:: About this exercise ::
Exactly the lines from the start of the data below through the line that contains "[306,442,324,456] (1) ->" are to be copied, with pictures left out.
━━━ Material supplied
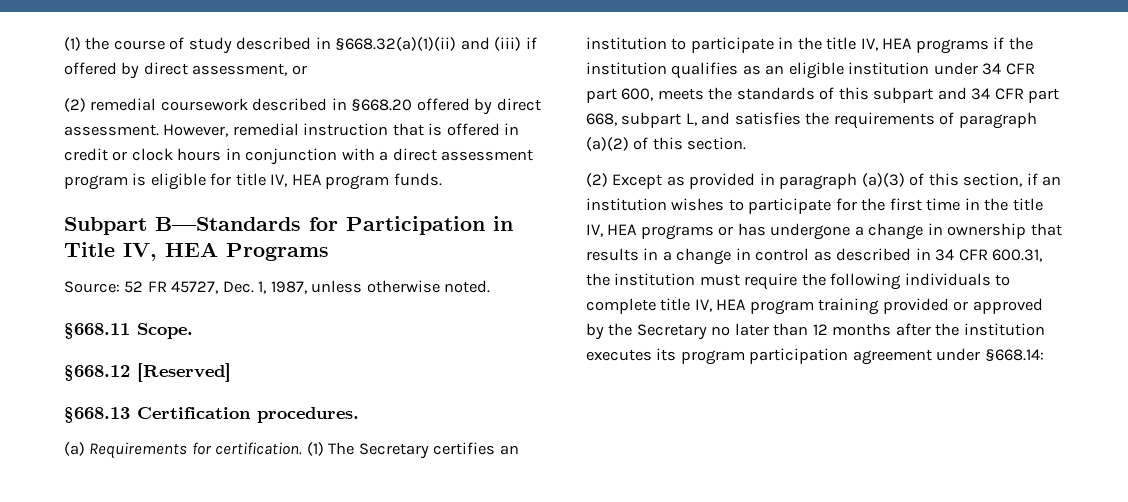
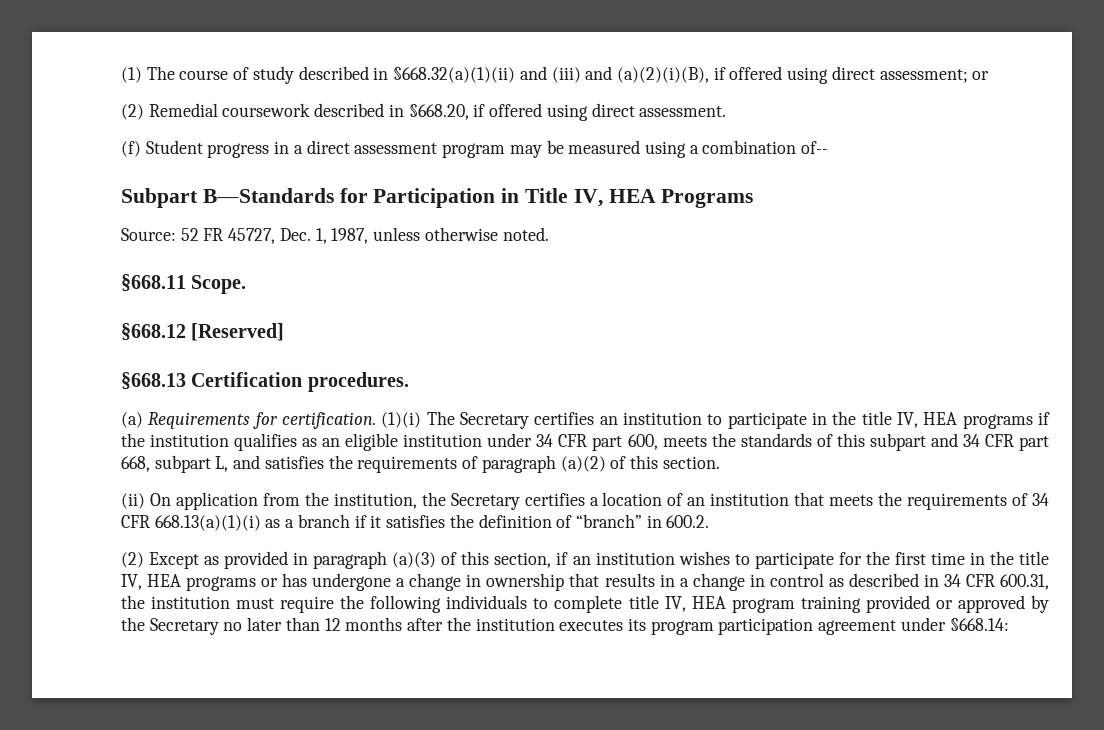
[64,37,110,51] (1) the -> [121,66,175,83] (1) The
[525,37,537,49] [64,62,288,79] if offered by direct assessment, -> [585,66,968,84] and (a)(2)(i)(B), if offered using direct assessment;
[90,98,157,111] remedial -> [148,103,218,117] Remedial
[351,98,541,115] [64,123,520,137] [64,148,534,165] [64,173,442,190] §668.20 offered by direct assessment. However, remedial instruction that is offered in credit or clock hours in conjunction with a direct assessment program is eligible for title IV, HEA program funds. -> [408,103,727,121] [121,140,829,158] §668.20, if offered using direct assessment. // (f) Student progress in a direct assessment program may be measured using a combination of--
[306,442,324,456] (1) -> [381,412,422,428] (1)(i)
(747, 143) none -> [121,492,1049,510] [121,514,710,531] // (ii) On application from the institution, the Secretary certifies a location of an institution that meets the requirements of 34 CFR 668.13(a)(1)(i) as a branch if it satisfies the definition of “branch” in 600.2.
━━━━━━
:: Written response ::
[64,37,110,51] (1) the -> [121,66,175,83] (1) The
[525,37,537,49] [64,62,288,79] if offered by direct assessment, -> [585,66,968,84] and (a)(2)(i)(B), if offered using direct assessment;
[90,98,157,111] remedial -> [148,103,218,117] Remedial
[351,98,541,115] [64,123,520,137] [64,148,534,165] [64,173,442,190] §668.20 offered by direct assessment. However, remedial instruction that is offered in credit or clock hours in conjunction with a direct assessment program is eligible for title IV, HEA program funds. -> [408,103,727,121] [121,140,829,158] §668.20, if offered using direct assessment. // (f) Student progress in a direct assessment program may be measured using a combination of--
[306,442,324,456] (1) -> [381,412,422,428] (1)(i)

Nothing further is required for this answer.